Prólogo novela "El tren"

A partir de ahora iré publicando capítulos de la novela de mi padre titulada "El tren".
Espero que os guste y tenga tanta aceptación como los cuentos.
Un saludo.
Mari Cruz.







Era un día de noviembre de 1952. La mañana era fría, aún no había salido el sol en el pueblo de Peñalver, cuando Agustín, su esposa Eustaquia y sus cuatro hijos Conchi, Dori, Herminio y Paulino esperaban en la carretera  a que llegase la camioneta que los conduciría a Guadalajara con destino a Bilbao.

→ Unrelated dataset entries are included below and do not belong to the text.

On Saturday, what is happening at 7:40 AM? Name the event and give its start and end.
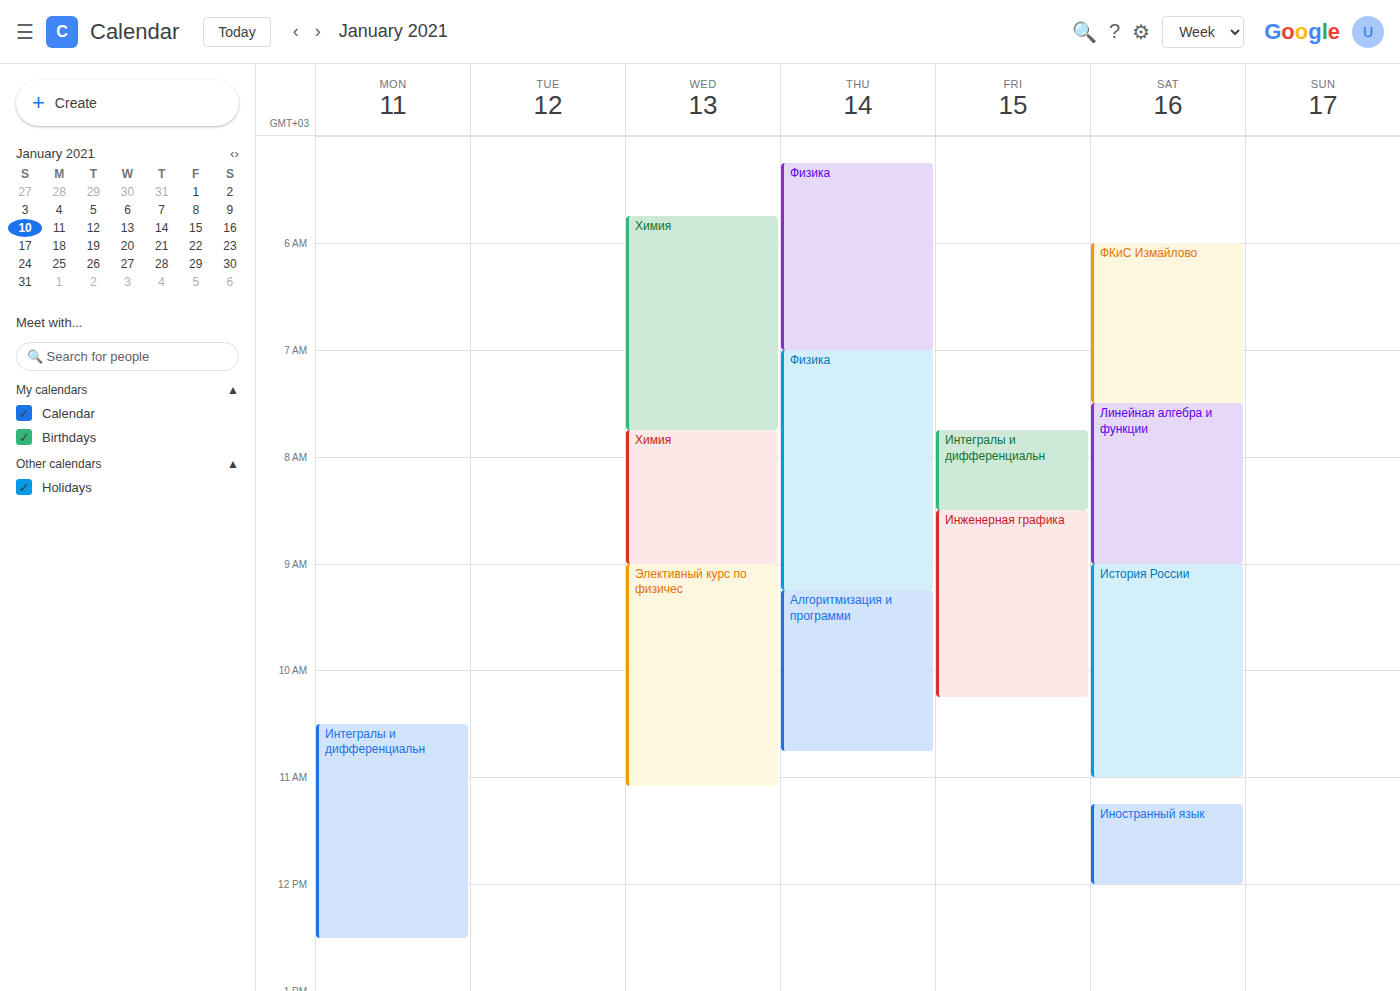
"Линейная алгебра и функции", 7:30 AM to 9:00 AM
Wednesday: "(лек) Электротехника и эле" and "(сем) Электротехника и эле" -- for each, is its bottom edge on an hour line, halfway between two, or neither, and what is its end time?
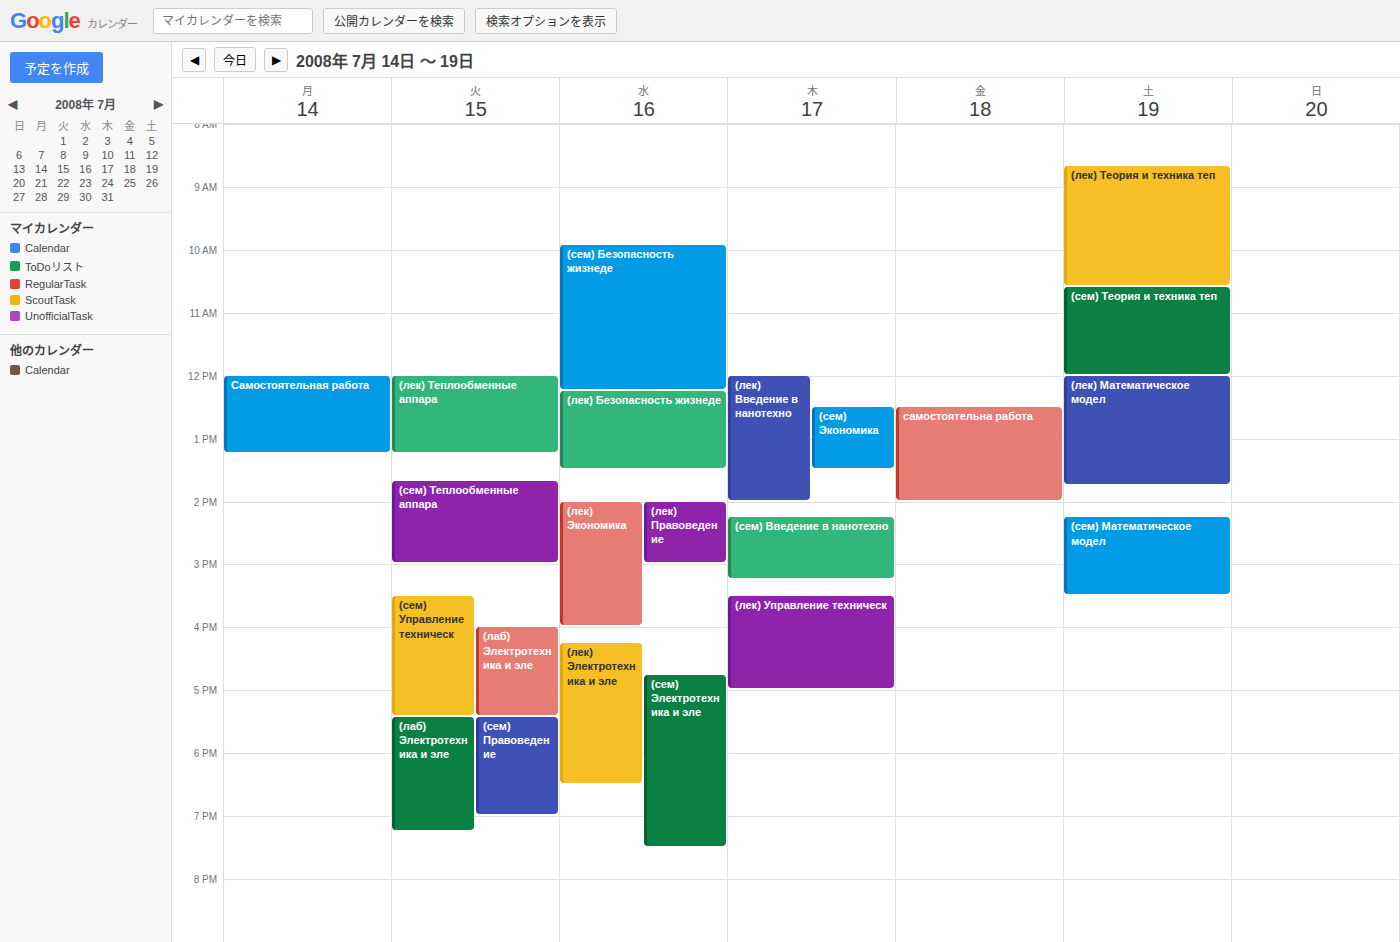
"(лек) Электротехника и эле": 6:30 PM, halfway between the 6 PM and 7 PM lines. "(сем) Электротехника и эле": 7:30 PM, halfway between the 7 PM and 8 PM lines.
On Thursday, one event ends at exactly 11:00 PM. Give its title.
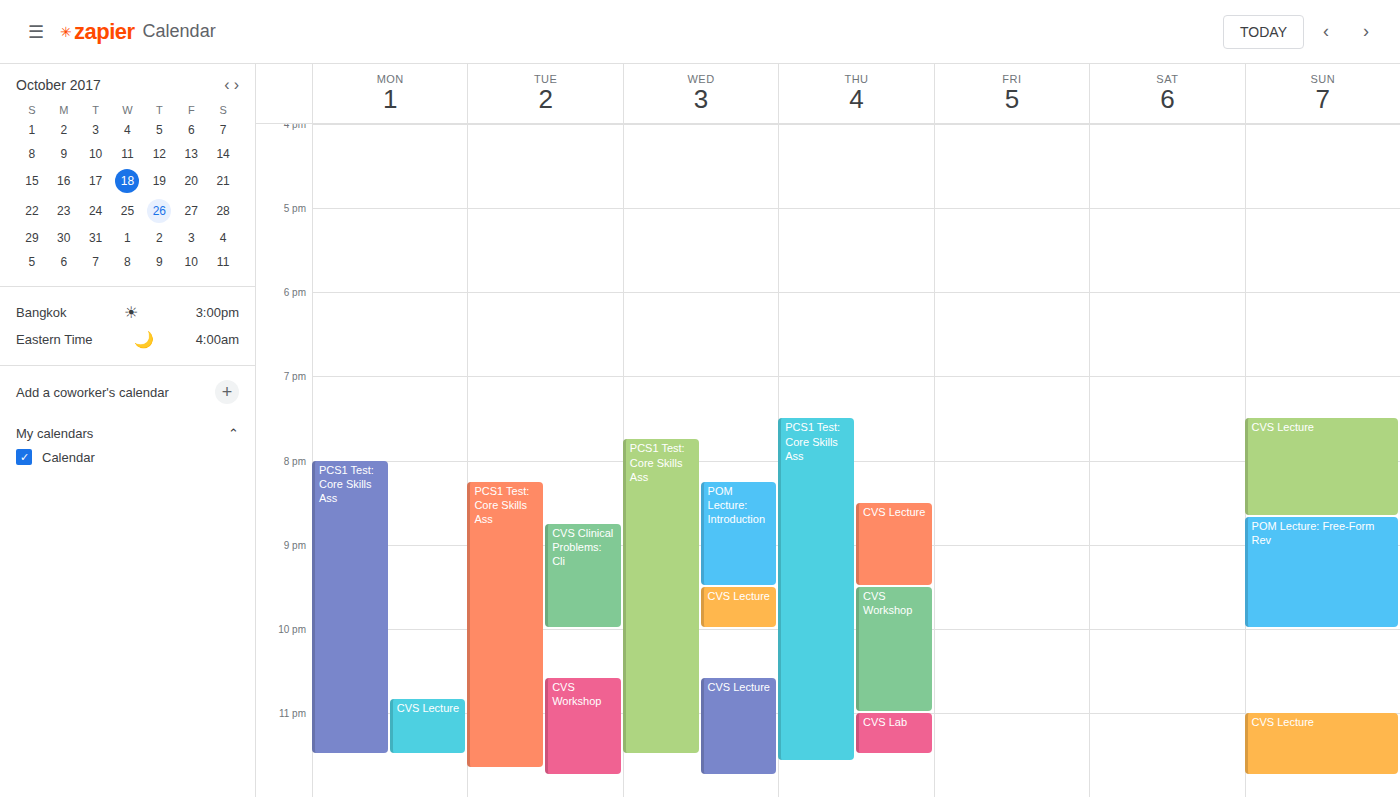
"CVS Workshop"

Por fin se la vió venir por el calvario. Así se llamaba la curva que desde el monte permitía ver el pueblo, que estaba en un valle. Dio la vuelta a la entrada y subimos lo seis y pocos más. Era la primera vez que yo, Herminio, montaba en un coche y como era muy sentimental, antes de hacerlo había cogido de un carro que tenía un toldo, un trozo como recuerdo de aquella partida. Aquella camioneta me arrancaba de mi tierra, de mi infancia, de mis amigos, de mis juegos infantiles, canicas, clavo, etcétera. Rugió por unos momentos, tiritando, como si acusase el frío del exterior, y por fin, se puso en marcha.
Aquello para mí era extraordinario.
-¡Madre! ¡mire cómo corren los árboles! ¡el sol nos viene siguiendo!

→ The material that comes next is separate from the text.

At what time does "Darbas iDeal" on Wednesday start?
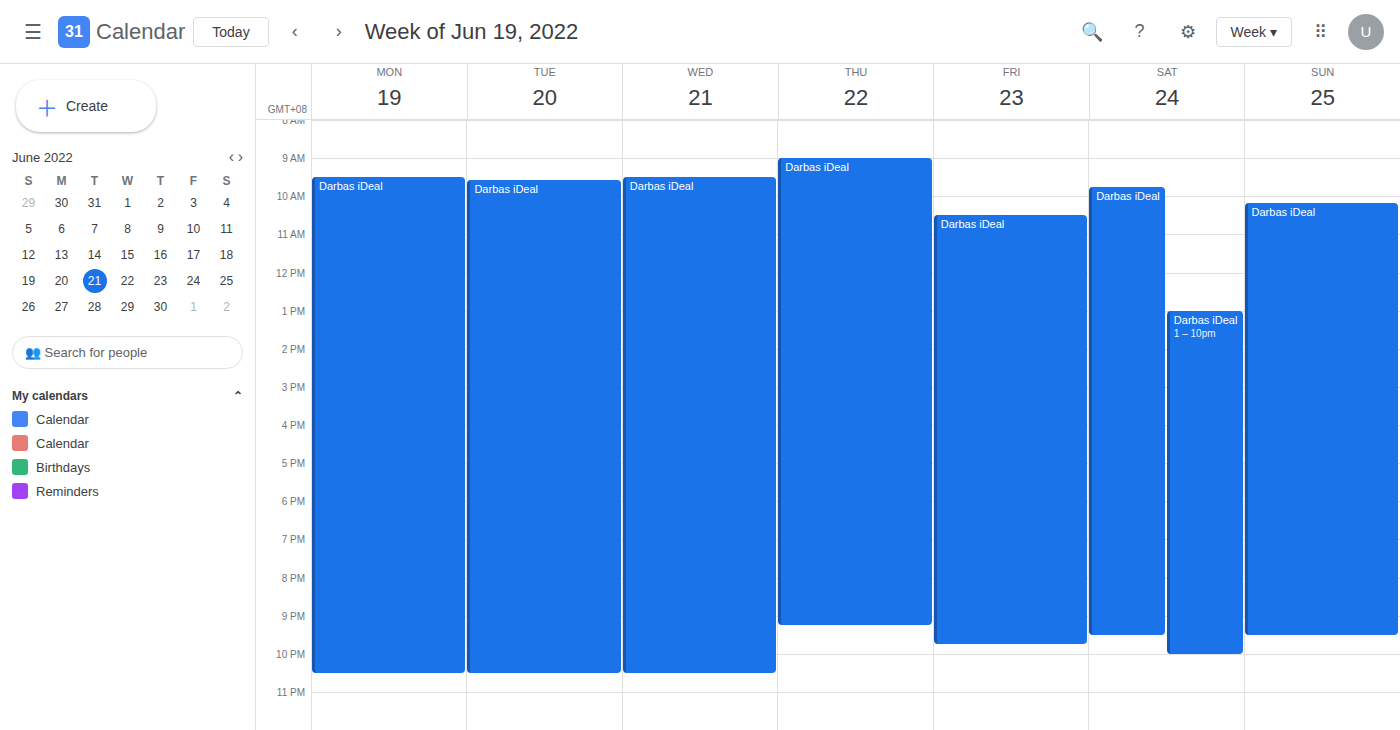
09:30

En fin, todo me asombraba. Alguien dijo una vez: “Vivir es como viajar en un tren, solamente los niños y los que son como niños llevan la nariz pegada al cristal, contemplando el paisaje, soñando despiertos. Los demás, o van dormidos, o como si lo fueran, porque van absortos en sus problemas, de tal modo que no les dejan vivir”.

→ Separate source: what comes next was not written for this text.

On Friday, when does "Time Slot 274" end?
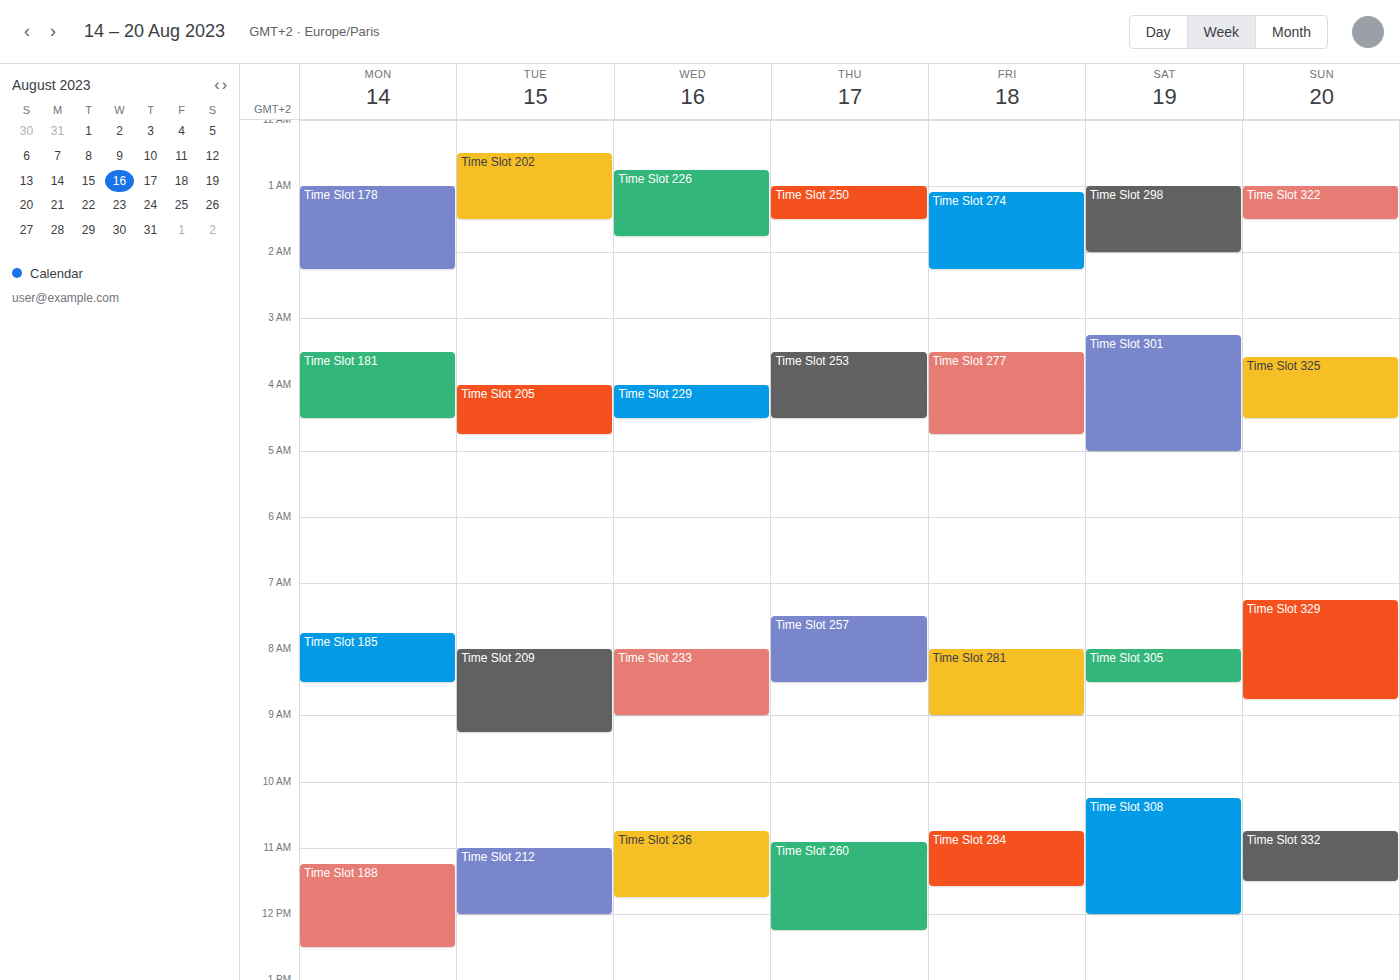
2:15 AM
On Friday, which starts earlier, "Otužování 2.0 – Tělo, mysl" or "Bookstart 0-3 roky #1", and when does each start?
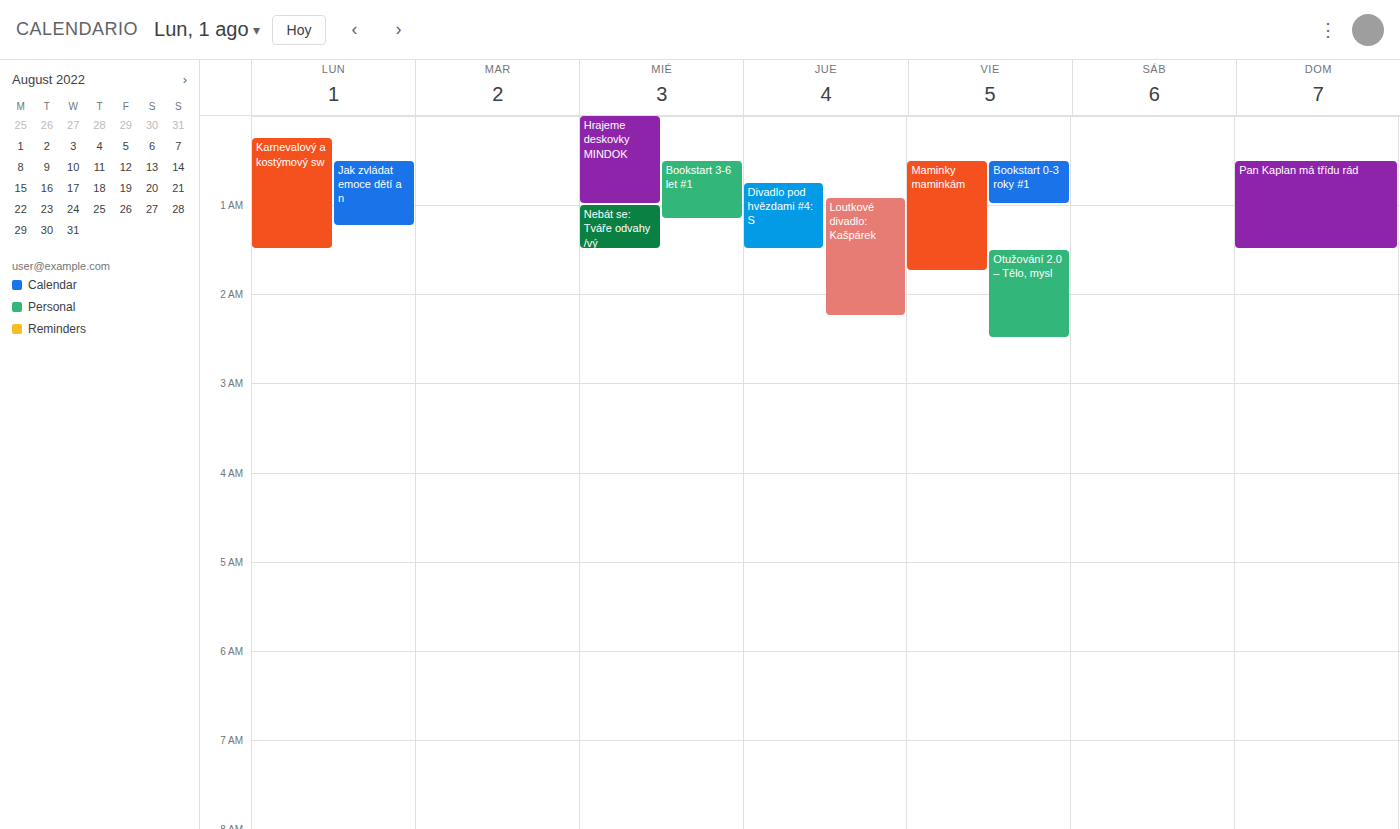
"Bookstart 0-3 roky #1" 12:30 AM; "Otužování 2.0 – Tělo, mysl" 1:30 AM.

La camioneta dio la vuelta al calvario y el pueblo desapareció de mi vista. A trancas y a barrancas subió por la navarrisca hasta llegar a la ermita de San Roque. La ermita era pequeña, a un lado tenía una gran olma (un día un rayo, la partió de arriba a abajo en dos y se sustituyó por estas mas pequeñas). La puerta tenía una pequeña rejilla por donde podía verse un pequeño altar lleno de tazones con lamparillas y encima San Roque con su perro. Tenía una mirada serena, perro y él se miraban con afecto, ¡vamos, que daba la impresión de que se encontraban allí a gusto! Estaba en plena llanura, cuando en mayo los trigos estaban crecidos, verdes, y salpicados de amapolas. ¡El espectáculo era maravilloso! Los trigales, mecidos por el viento, al fin se quedaban dormidos, en respetuoso silencio para que San Roque y su perro pudieran dormir. Luego, al rayar el día, el viento volvía a agitar los trigales, formando como un oleaje en un mar de hierba. Los insectos se desperezaban trepando hasta las espigas, como queriendo contemplar aquella maravilla. Los pájaros jugueteaban en el aire rozando a veces las espigas, pero, al sentir las punzadas de sus barbas, se elevaban de un salto, cantando, y volvían a repetir lo mismo incesantemente.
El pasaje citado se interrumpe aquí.